La liturgia no sólo nos forma en la práctica del servicio divino, del "Opus Deí", conforme a determinadas normas elaboradas durante muchos siglos por la Iglesia, sino que quiere también informar toda nuestra vida con tal de que nosotros sigamos sus leyes internas haciendo de ellas la regla de conducta de nuestra vida. Puede, pues, hablarse de una formación litúrgica de la vida, distinta en muchos puntos de la formación que se suele dar hoy día. Esa formación litúrgica de los espíritus puede reivindicar para sí, en competencia con su hermana más joven, la antigüedad y nobleza de origen. Precisamente es la piedad y el tipo de vida de la primitiva Iglesia y de la Biblia.
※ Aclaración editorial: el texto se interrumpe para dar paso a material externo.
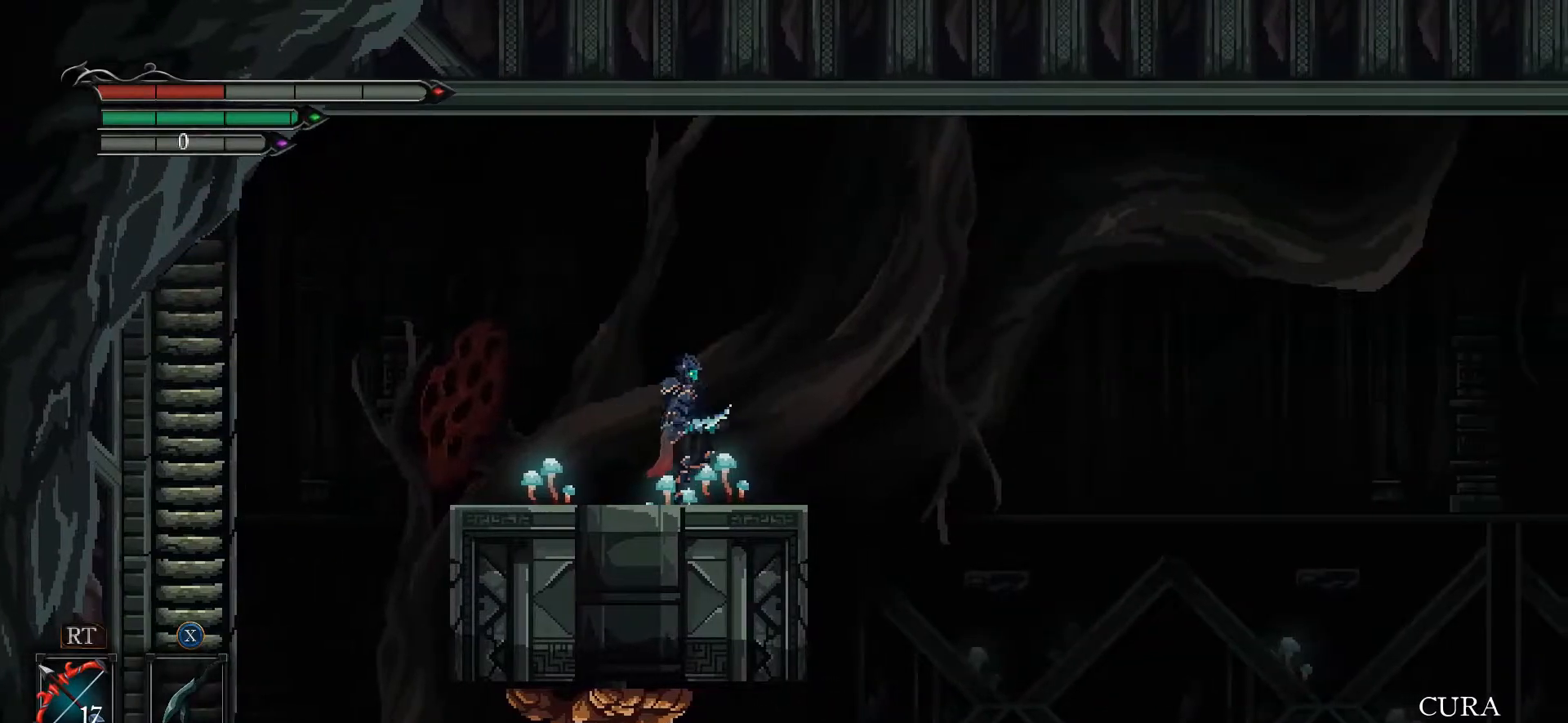
{"dt_ms": 500, "buttons": [], "left_stick": "center", "right_stick": "down-right", "events": [[233, "right_stick", "down-right"]]}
1. Y ahora preguntamos: ¿Cómo hemos de educar litúrgicamente nuestra vida y nuestra piedad? Ante todo es preciso ir eliminando cada día más ese espíritu subjetivo, egocéntrico, que en los últimos siglos ha venido informando nuestra vida religiosa. Mientras no procedamos de un modo radical no podrá decirse que nuestra vida cristiana posee una formación litúrgica. Puede uno usar con preferencia el misal y el breviario y no participar nunca del todo en la liturgia. La liturgia tiene su alma y su cuerpo. El cuerpo es lo exterior, las palabras, las acciones; el alma es el espíritu de la liturgia. Lo que debemos apropiarnos es ese espíritu. Claro que esto no se consigue de la noche a la mañana. Sin embargo, no debemos desanimarnos. Muchos hombres lo han conseguido rápidamente. Desde el momento en que se han dado cuenta de la diferencia se han abierto sus ojos y han quedado capacitados para comprender el espíritu litúrgico. Otros, en cambio, no lo consiguen nunca y con éstos es inútil toda discusión y razonamiento.
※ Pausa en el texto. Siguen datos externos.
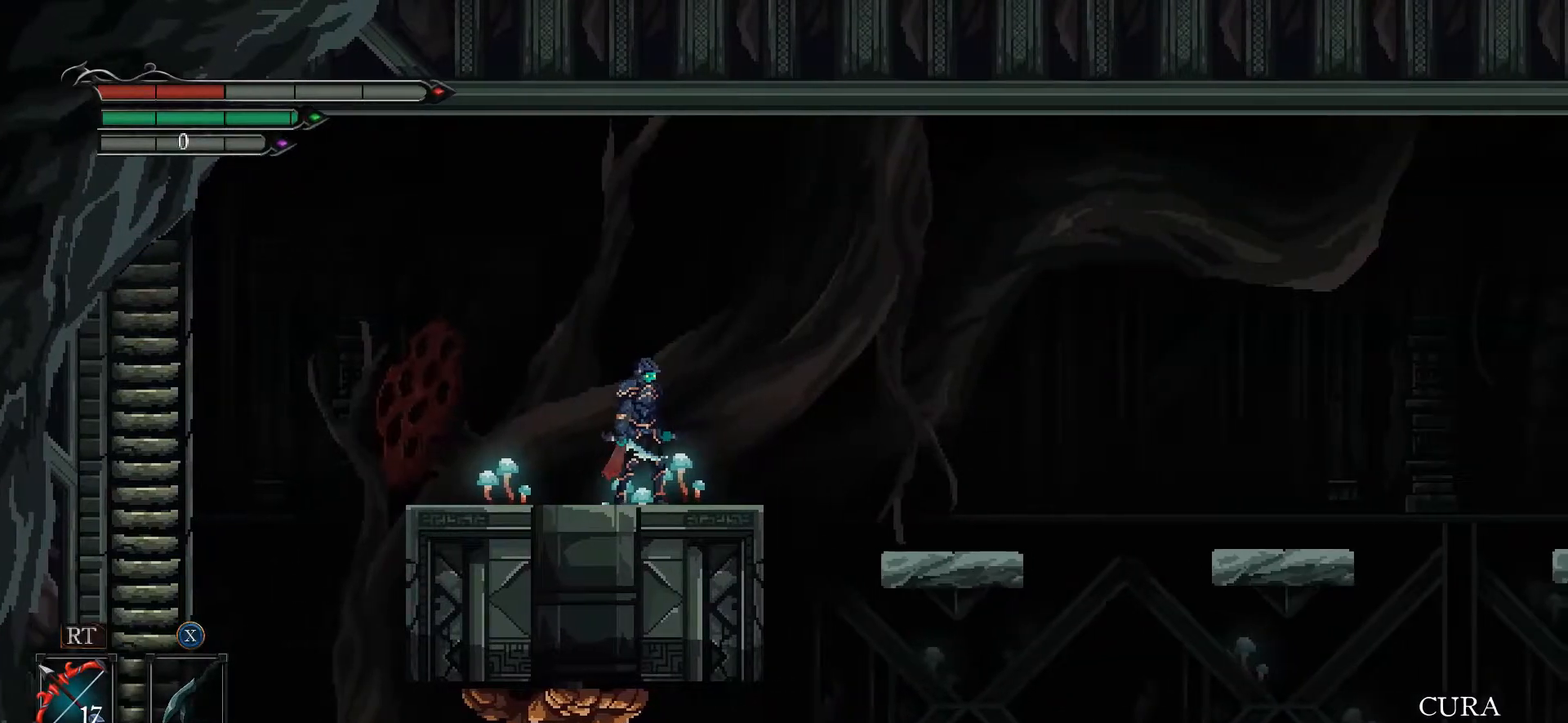
{"dt_ms": 500, "buttons": [], "left_stick": "right", "right_stick": "center", "events": [[67, "right_stick", "center"], [133, "left_stick", "right"], [300, "A", "down"], [400, "A", "up"]]}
¿Cómo se logra, pues, esto? Practicando asiduamente la liturgia. Pasando de la oración del "yo" a la de "nosotros". Buscando en nuestra forma de piedad a la comunidad y ateniéndonos a las fórmulas que usa la liturgia. No haciendo tantas devociones ni quedándonos en la periferia de la religión, sino penetrando cada vez más hacia el centro. Procurando que nuestra vida y nuestra oración sean cristocéntricas y teocéntricas. Mirar menos el lado humano de la piedad y más el de Dios. Pensar más en el gozo de la redención que en el pecado. Muchas veces es cuestión de llegar a una transformación espiritual y a una nueva apreciación de los valores religiosos. Hay que contar con la oposición de la parroquia, del director espiritual y del ambiente. Lo primero, pues, que hay que hacer es trabajar por conseguir una disposición de alma objetiva y teocéntrica.

2. El edificio de nuestra formación espiritual hemos de construirlo sobre una triple base: la vida divina, la Eucaristía y la Iglesia.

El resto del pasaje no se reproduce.